Keto Coconut Ginger Cookies

Ginger + Coconut = Match made in heaven.

Never ever would I have paired these two flavors together, but glad I did because they play so nice together!

And when you infuse these flavors into a low-carb cookie, WHOA.






Serving Size: 1 cookie
  • Protein - 2 g
  • Carbs - 3 g
  • Fat - 9 g


  • 2/3 cup almond meal
  • 1/4 cup coconut flour
  • 2 tablespoons unsweetened coconut flakes, roughly chopped
  • 2 teaspoons ginger powder
  • 1 tablespoon granulated sweetener (Swerve, Stevia or Xylitol)
  • 1/4 teaspoon salt
  • 1/4 teaspoon baking soda
  • 3 tablespoons ghee, melted
  • 1 large egg, whisked
  • 1 teaspoon vanilla extract

Cooking Utensils

  • baking sheet
  • large mixing bowl
  • optional - parchment paper


  1. Preheat oven to 350F.
  2. Lightly coat a baking sheet with olive oil or coconut oil spray (or use parchment paper).
  3. Add all dry ingredients to a mixing bowl: almond meal, coconut flour, coconut flakes, ginger powder, sweetener, salt and baking soda. Mix well to combine.
  4. Add all wet ingredients to the dry ingredients: ghee, egg, vanilla. Mix well to combine.
  5. Using a mini mellon ball scooper (or tablespoon measurer), roll out 10-12 small cookies and place them on the baking sheet.
  6. Bake for 12-15 minutes. I removed mine at 14 minutes and they were perfectly done: firm outside, soft center.
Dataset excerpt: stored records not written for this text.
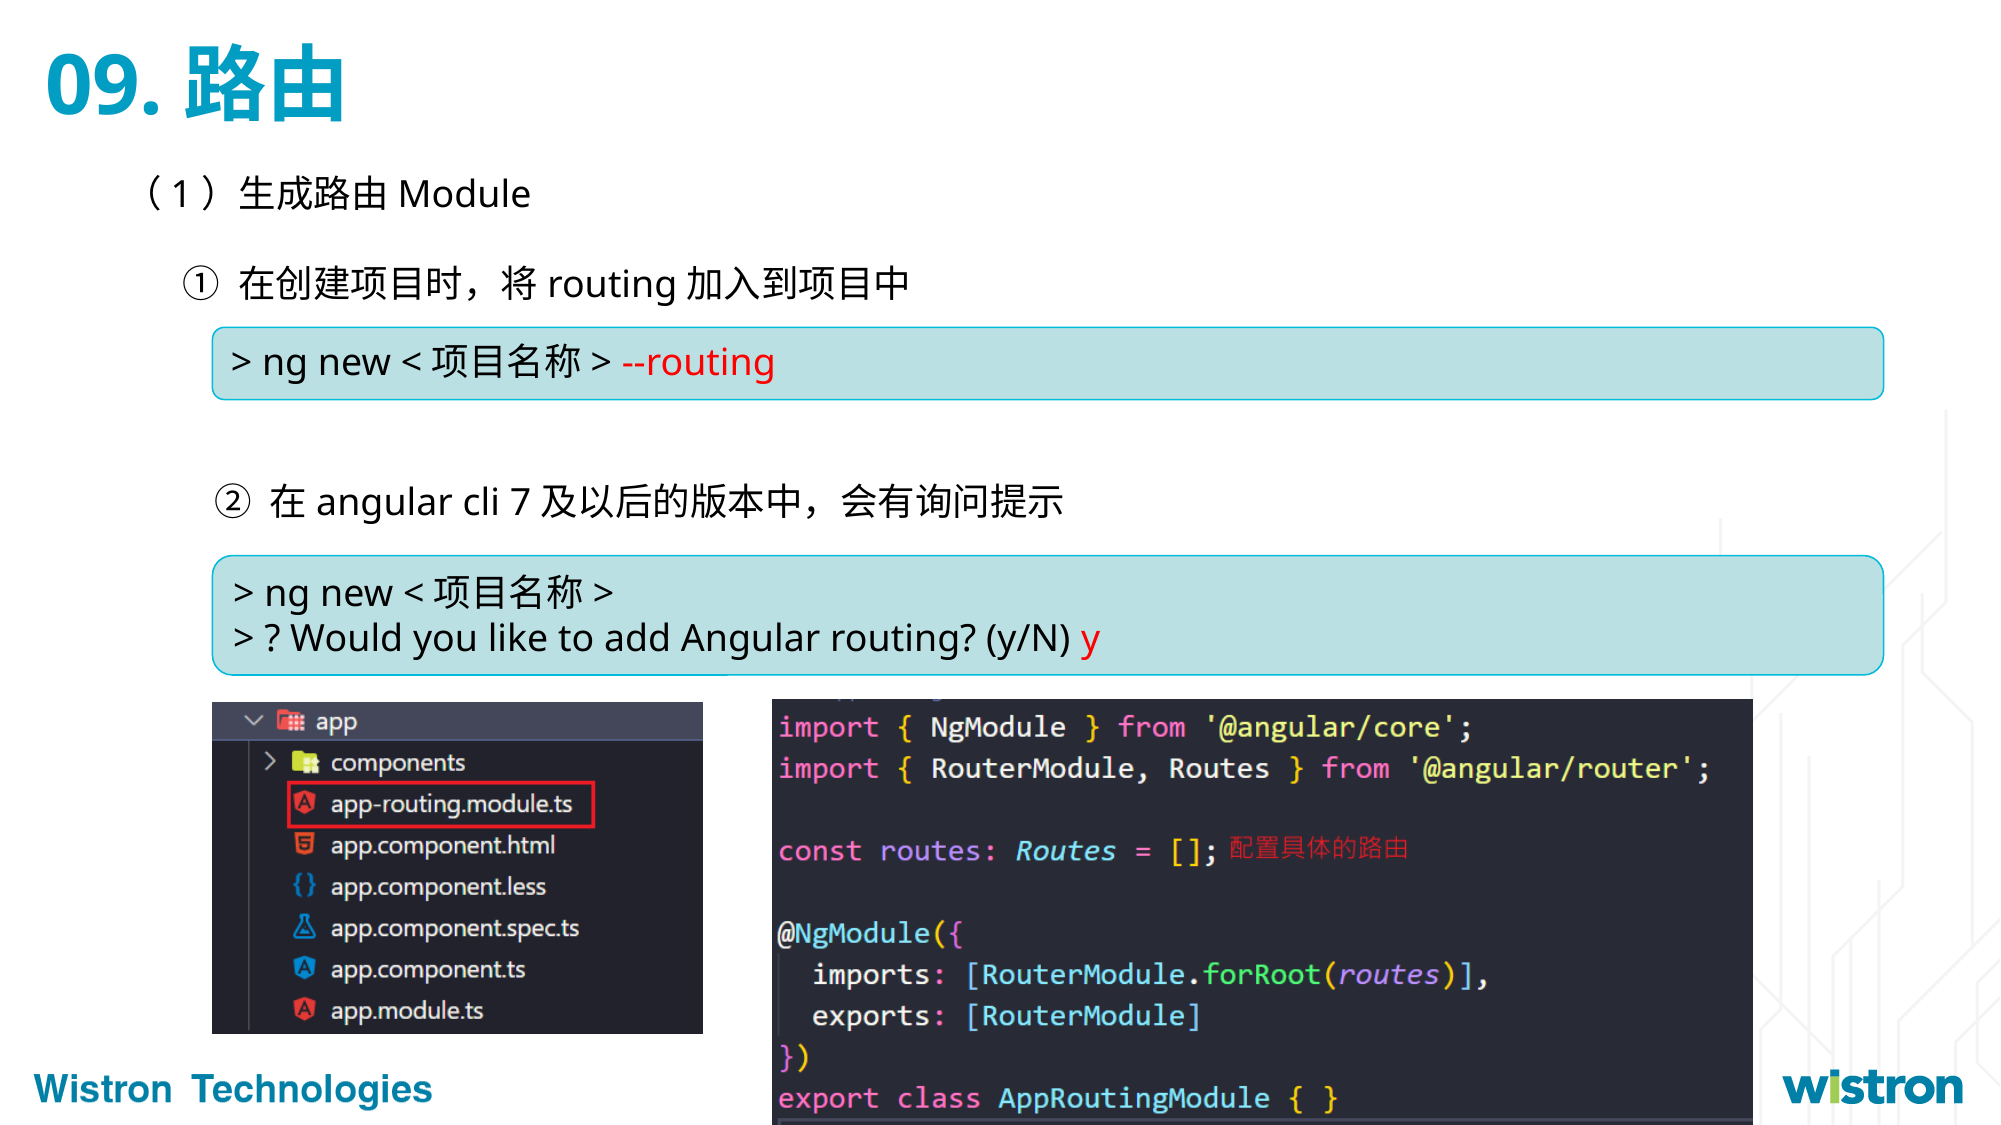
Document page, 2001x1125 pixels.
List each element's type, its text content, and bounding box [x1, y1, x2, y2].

text_box ② 在angular cli 7及以后的版本中，会有询问提示 [200, 470, 1800, 531]
text_box > ng new <项目名称> --routing [212, 327, 1884, 400]
picture [0, 1072, 435, 1125]
text_box > ng new <项目名称> > ? Would you like to add Angular routing? (y/N) y [212, 555, 1884, 676]
text_box 09.路由 [30, 24, 1764, 141]
picture [771, 408, 2000, 1125]
picture [212, 701, 703, 1034]
text_box （1）生成路由Module ① 在创建项目时，将routing加入到项目中 [75, 162, 1675, 313]
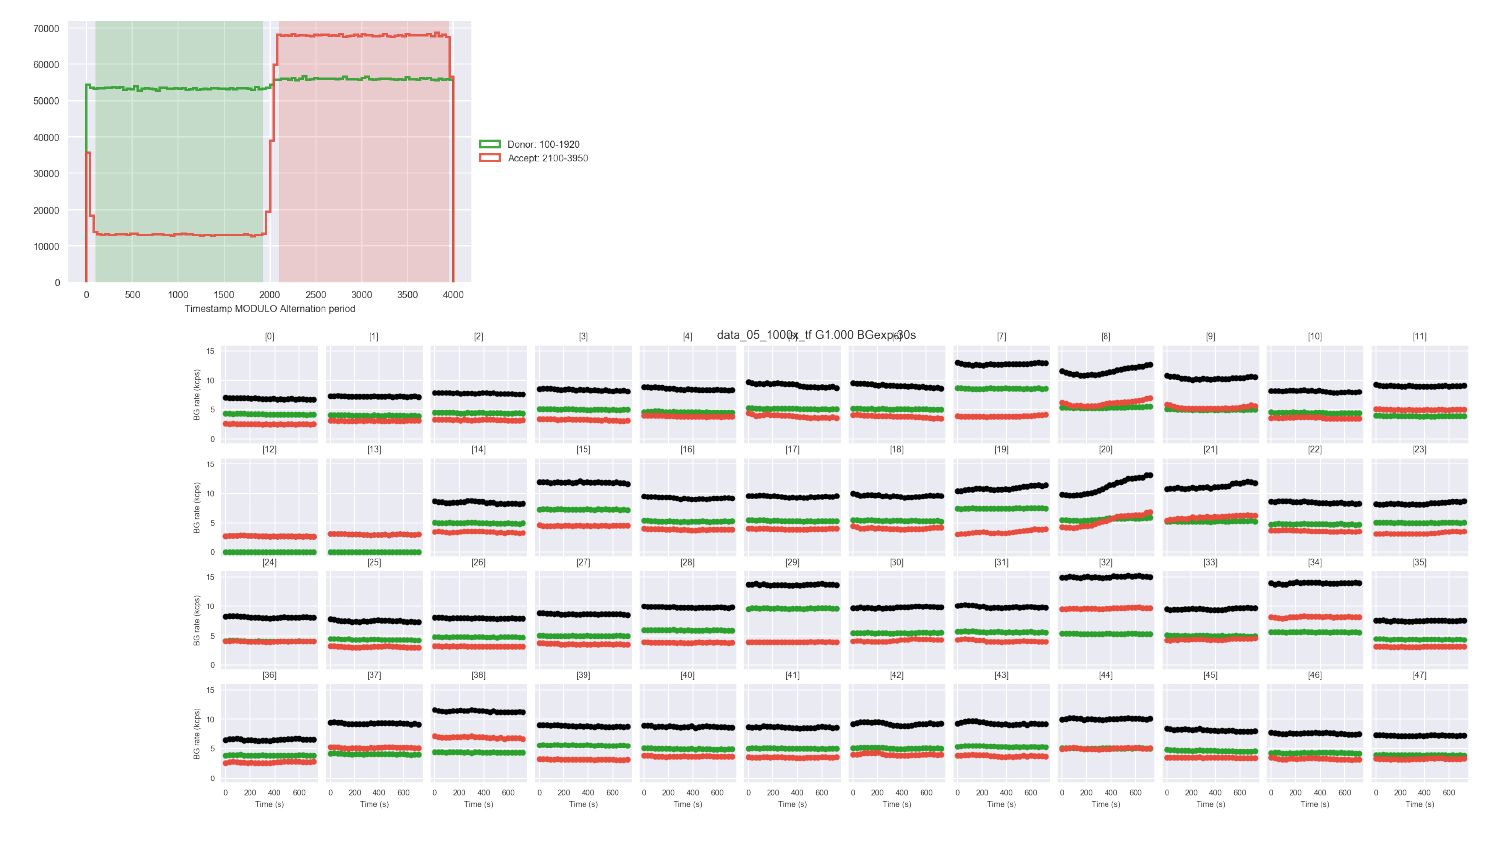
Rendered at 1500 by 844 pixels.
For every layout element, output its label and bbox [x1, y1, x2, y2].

list [24, 11, 601, 323]
picture [187, 323, 1476, 815]
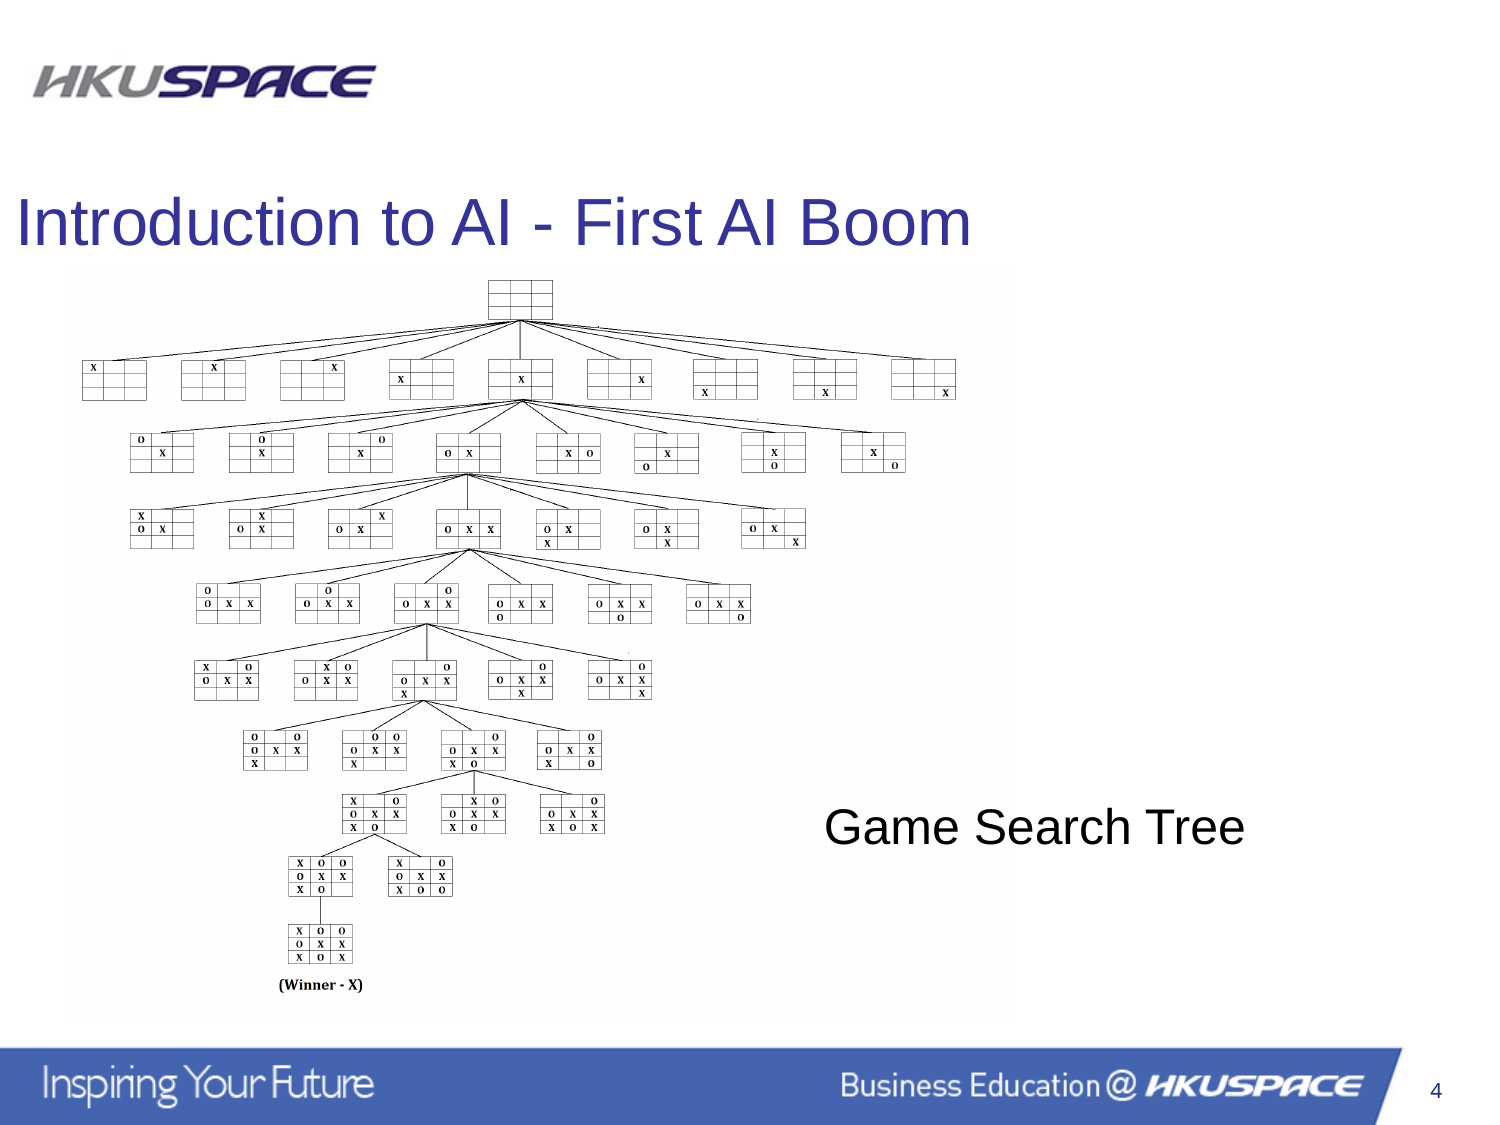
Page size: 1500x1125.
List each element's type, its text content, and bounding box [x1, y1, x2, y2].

text_box Game Search Tree [1019, 786, 1334, 862]
text_box [64, 751, 1483, 1047]
picture [0, 0, 1500, 1125]
slide_number 4 [1415, 1070, 1499, 1125]
title Introduction to AI - First AI Boom [0, 101, 1325, 266]
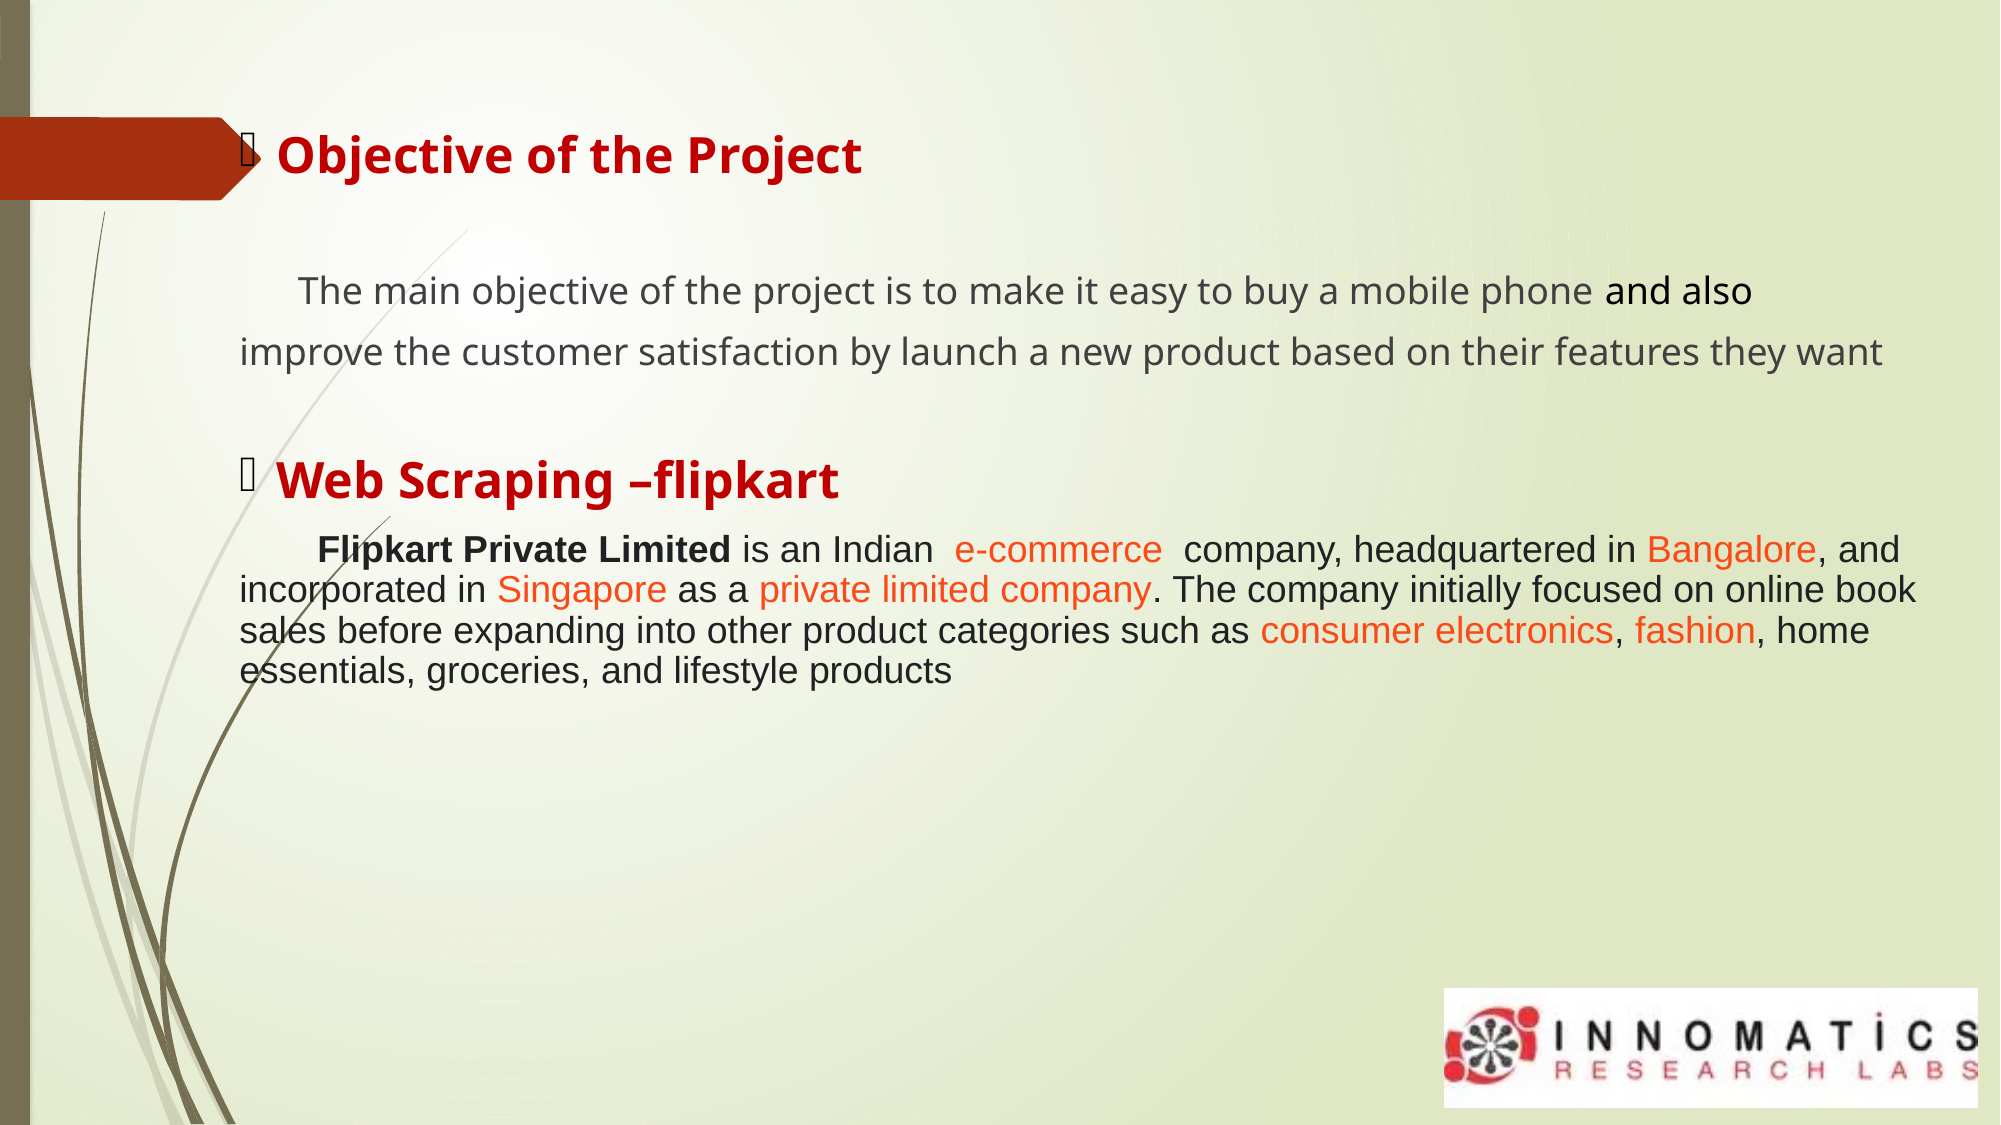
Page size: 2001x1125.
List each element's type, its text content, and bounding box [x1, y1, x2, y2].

picture [1444, 988, 1979, 1108]
list Objective of the Project The main objective of the project is to make it easy to buy a mobile phone and also improve the customer satisfaction by launch a new product based on their features they want Web Scraping –flipkart Flipkart Private Limited is an Indian e-commerce company, headquartered in Bangalore, and incorporated in Singapore as a private limited company. The company initially focused on online book sales before expanding into other product categories such as consumer electronics, fashion, home essentials, groceries, and lifestyle products [224, 123, 1950, 838]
  • Swap 2 teaspoons raw honey for 1 tablespoon granulated sweetener
  • Swap equal amounts grassfed butter for ghee
  • For a ginger spice cookie: omit coconut flakes, add 1 teaspoon cinnamon powder and 1 teaspoon clove powder
  • And if you like coconut, add 1 more tablespoon of coconut flakes

Additional Information

Approximately 95 calories per cookie.

Calories may vary depending on brands of ingredients, substitutions and serving size.

Approved for Gluten Free, Ketogenic and Dairy Free Lifestyles.